The accompanying notes are an integral part of these statements.






BICO, INC.
(Debtor in Possession)
NOTES TO FINANCIAL STATEMENTS


NOTE A - Proceedings under Chapter 11 of the Bankruptcy Code

On March 18, 2003 ("Petition Date"), BICO, Inc., filed a
voluntary petition for reorganization under Chapter 11 of the
Federal bankruptcy laws ("Bankruptcy Code") in the United
States Bankruptcy Court for the Western District of
Pennsylvania ("Bankruptcy Court"). The Company and its
subsidiaries incurred substantial losses in 2002 and in prior
years and funded their operations and product development
through the sale of common and preferred stock and issuance of
debt instruments. In late 2001 and continuing throughout 2002,
BICO experienced difficulty raising monies to support its own
operations and controlling costs. During 2002, BICO began
selling its assets to provide capital to meet its obligations.
BICO's financial situation continued to deteriorate throughout
2002. Without necessary funding, BICO was unable to continue
operations and to retain sufficient counsel to defend itself
from litigation matters. In 2002, BICO was sued by several
alleged creditors who obtained default judgments against BICO
and a subsidiary. The judgment holders thereafter levied on
property of BICO, scheduling an execution sale of assets. The
threat of losing substantial assets to a single creditor
precipitated the need to seek protection under Chapter 11 and
to reorganize the Company.

As a Debtor-in-Possession, BICO is authorized to continue to
operate as an ongoing business but may not engage in
transactions outside the ordinary course of business without
the approval of the Court, after notice and an opportunity for
a hearing.
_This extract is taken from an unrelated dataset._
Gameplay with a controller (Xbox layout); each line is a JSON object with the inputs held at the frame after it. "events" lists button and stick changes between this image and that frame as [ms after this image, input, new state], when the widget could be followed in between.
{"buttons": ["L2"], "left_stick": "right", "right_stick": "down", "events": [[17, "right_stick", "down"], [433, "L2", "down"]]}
Under the Bankruptcy Code, actions to collect pre-
petition indebtedness, as well as most other pending
litigation, are stayed and other contractual obligations
against the Company may not be enforced. In addition, under
the Bankruptcy Code, the Company may assume or reject executor
contracts, including lease obligations. Parties affected by
these rejections may file claims with the Court, in accordance
with the reorganization process. Absent an order of the Court,
substantially all pre-petition liabilities are subject to
settlement under a plan of reorganization to be voted upon by
creditors and equity holders and approved by the Court.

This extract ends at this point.